Low-Noise Tunable Quantum-Dot Lasers for Coherent FMCW Ranging and High-Speed Optical Communications
This talk presents the development of low-noise, highly linear quantum-dot (QD) tunable lasers utilizing dynamic population gratings (DPGs) to achieve record-breaking coherence and simplified fabrication for next-generation optical communications and sensing applications like LiDAR.
Overview
Photonic integrated circuits (PICs) are key enablers for next-generation coherent optical communications and emerging sensing applications such as frequency-modulated continuous-wave (FMCW) LiDAR. In these systems, laser linewidth and frequency noise critically determine detection sensitivity, phase stability, and ranging precision. However, achieving narrow-linewidth and low-noise on-chip lasers often relies on complex grating structures, epitaxial regrowth, or low-loss external cavities, which increases fabrication complexity and cost.

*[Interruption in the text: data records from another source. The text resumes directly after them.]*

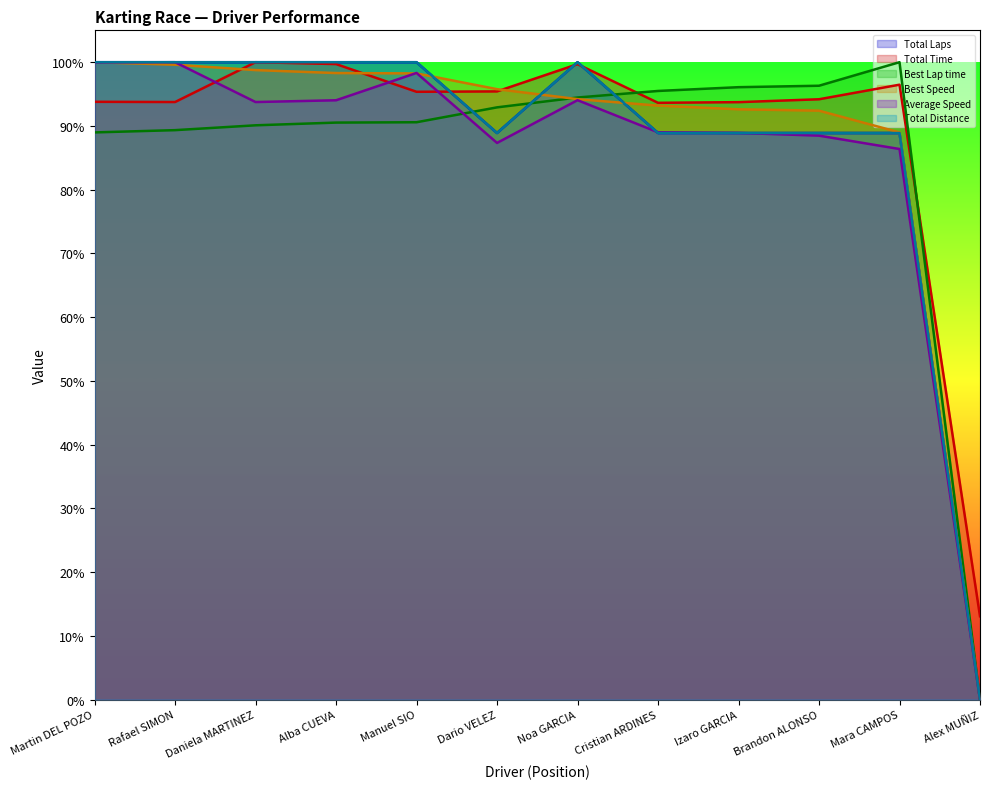

What is the sum of all Total Time values?

1068.8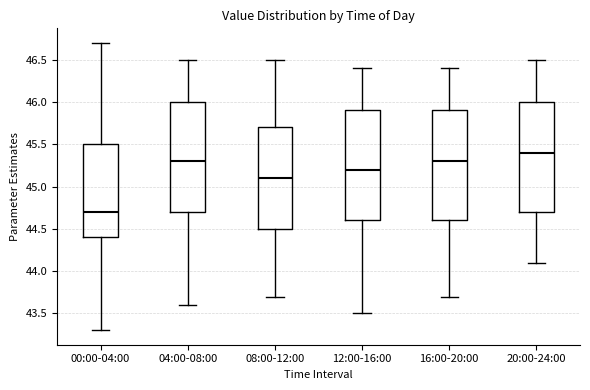

Where does the upper whisker of the box for 08:00-12:00 end on the y-axis? The values are not printed on the chart, so give them approximately, as read against the axis.

46.5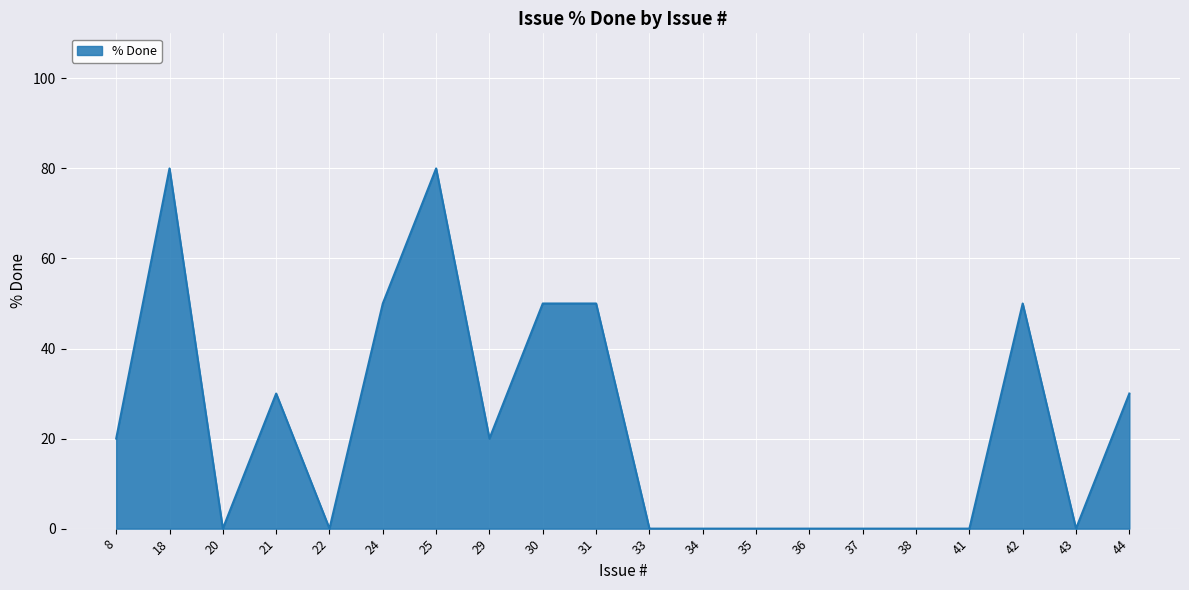

The value at 34 is 0. True or false?

True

In this seminar, I will present our recent progress in developing low-noise and highly linear frequency-chirped tunable lasers based on quantum-dot (QD) gain media. Owing to their discrete density of states, QD lasers exhibit a near-zero linewidth enhancement factor, which intrinsically suppresses phase noise by decoupling carrier fluctuations from refractive index variations. We introduce a novel tunable laser architecture enabled by dynamic population gratings (DPGs), offering simplified processing while achieving state-of-the-art coherence on a monolithic QD platform. The demonstrated devices provide over 50 nm tuning range, SMSR above 52 dB, and a record intrinsic linewidth of 12.6 kHz with strong optical feedback tolerance. We further explore chirp dynamics and apply pre-distortion algorithms to achieve high sweep linearity (~10⁻⁵), MHz-level sweep rates, and 29.5 GHz/V modulation efficiency. Finally, using self-injection locking, we achieve ultra-narrow linewidth below 20 Hz, paving the way for scalable ultra-coherent integrated light sources.
Presenters
Brief Biography
Xiangpeng Ou is a Ph.D. candidate in Electrical and Computer Engineering (ECE) at King Abdullah University of Science and Technology (KAUST), advised by Prof. Yating Wan. He received his B.E. degree in Optoelectronic Information Science and Engineering from the University of Electronic Science and Technology of China (UESTC) in 2018, and his M.S. degree from the Institute of Microelectronics of the Chinese Academy of Sciences (IMECAS), in 2022. Xiangpeng had three-year experience in Si photonics design and characterization, three-year hands-on fabrication and characterization experience in Si photonics on IMECAS’s 8-inch standard silicon photonics platform, strong and comprehensive research capability. He has published his work as first or co-first author in journals including Optica, Light: Science & Applications, IEEE Journal of Selected Topics in Quantum Electronics, eLight, Optics Express, and Advanced Materials Technologies.